Recensione: Primitives
Prima ancora di parlare di musica, non possiamo eludere una piccola quanto sorprendente particolarità. I The Room Colored Charlatans non hanno una pagina su enciclopedia Metallum. Elemento tanto banale quanto curioso e strano, dato che il quintetto dell’Indiana è giunto con Primitives al secondo disco. Elemento banale ma pur sempre problematico, dato che la bio messa a disposizione dai nostri non è proprio esaustiva e ci costringe ad ulteriori ricerche su internet, laddove veniamo informati, ad esempio, di una illustre collaborazione con Daniel Tompkins – ex TesseracT – in occasione della traccia conclusiva The Nexus Point. Un altro elemento curioso, che lascia intendere come i The Room Colored Charlatan non siano degli sprovveduti ed anzi abbiano in serbo più di una sorpresa.
Lasciamo dunque che sia la musica di questo Primitives a parlare per loro. Primitives che si presenta come una sorta di concept album basato su tematiche darwiniane ed evoluzioniste, tematiche che danno una curiosa idea della band di Indianapolis come predatrice di ascoltatori. Il suono dei nostri è estremamente solido, una sorta di incrocio tra prog, death, djent e metalcore, una miscela sempre più frequente, ma proposta dai ciarlatani con un piglio tutt’altro che anonimo.

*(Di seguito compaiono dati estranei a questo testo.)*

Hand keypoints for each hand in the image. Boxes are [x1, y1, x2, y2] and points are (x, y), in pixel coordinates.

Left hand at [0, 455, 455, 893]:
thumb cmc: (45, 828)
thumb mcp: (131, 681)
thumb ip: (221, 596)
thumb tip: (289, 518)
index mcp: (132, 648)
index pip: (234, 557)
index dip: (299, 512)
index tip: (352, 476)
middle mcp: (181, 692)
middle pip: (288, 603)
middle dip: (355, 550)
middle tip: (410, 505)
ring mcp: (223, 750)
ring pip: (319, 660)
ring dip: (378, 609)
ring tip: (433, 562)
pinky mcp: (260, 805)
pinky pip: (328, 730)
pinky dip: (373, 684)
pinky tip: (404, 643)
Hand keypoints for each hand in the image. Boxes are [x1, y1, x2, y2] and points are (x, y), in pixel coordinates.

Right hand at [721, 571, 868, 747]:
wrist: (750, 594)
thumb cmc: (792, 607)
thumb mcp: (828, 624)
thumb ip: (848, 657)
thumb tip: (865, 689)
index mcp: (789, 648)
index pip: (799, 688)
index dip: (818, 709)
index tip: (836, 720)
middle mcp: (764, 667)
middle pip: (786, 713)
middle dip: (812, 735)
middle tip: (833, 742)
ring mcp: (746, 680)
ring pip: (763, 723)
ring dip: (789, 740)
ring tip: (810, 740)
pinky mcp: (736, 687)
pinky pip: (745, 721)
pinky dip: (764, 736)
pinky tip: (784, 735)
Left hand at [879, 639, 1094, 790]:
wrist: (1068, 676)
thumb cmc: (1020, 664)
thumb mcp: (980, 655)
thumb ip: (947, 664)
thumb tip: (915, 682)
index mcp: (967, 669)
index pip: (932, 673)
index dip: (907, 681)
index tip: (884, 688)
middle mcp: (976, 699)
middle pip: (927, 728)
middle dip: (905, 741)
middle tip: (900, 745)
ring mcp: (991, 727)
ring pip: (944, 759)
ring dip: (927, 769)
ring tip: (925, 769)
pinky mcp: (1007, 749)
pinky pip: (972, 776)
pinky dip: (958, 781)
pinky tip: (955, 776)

Il gran lavoro della band è tenuto in piedi prevalentemente dalle chitarre di Justin Seymour e Robert Allen, mentre la sezione ritmica e il furioso screaming di Jared Bush caricano il sound di violenza ed immediatezza. Ne emerge dunque un sound vario e strutturato, capace di momenti al calor bianco come di squarci lussureggianti di pace, su tutti il passaggio tra Native Habitat e Apex predator. Se in molti chiamano alla memoria certi BTBAM, sembra impossibile non citare come il sound del gruppo del Midwest rielabori in modo molto affascinante quel Fluxion che aveva presentato al mondo i The Ocean. Un altro disco preso ad esempio, sebbene in chiave molto più death e meno post, è il Panopticon che ci aveva fatto scoprire gli Isis.
I due brani di punta però sono i due destinati alla chiusura di questo piccolo gioiello, la già citata Nexus Point e la magistrale The Atlas Artifact. Questi brani, che spiccano nettamente in un contesto di tutto rispetto, vengono infatti impreziositi da alcuni passaggi in clean, passaggi che, purtroppo, mettono in luce come i brani ascoltati in precedenza, pur essendo, ripetiamo, di buon livello, abbiano nettamente una marcia in meno.
Chi predica bene razzola male, e per fortuna viene da dire, dato che questi ragazzi, pur essendo ciarlatani di nome non lo sono per niente nei fatti. E c’è poco da fare, perché se quelle clean fossero state distribuite su tutto il disco ci troveremo qui ad elogiare qualcosa di molto prossimo a Portal of I, sebbene più compatto e meno folkloristico. Ad ogni modo un’ottima prova, che potrebbe aprire molte porte ai Room Colored Charlatan.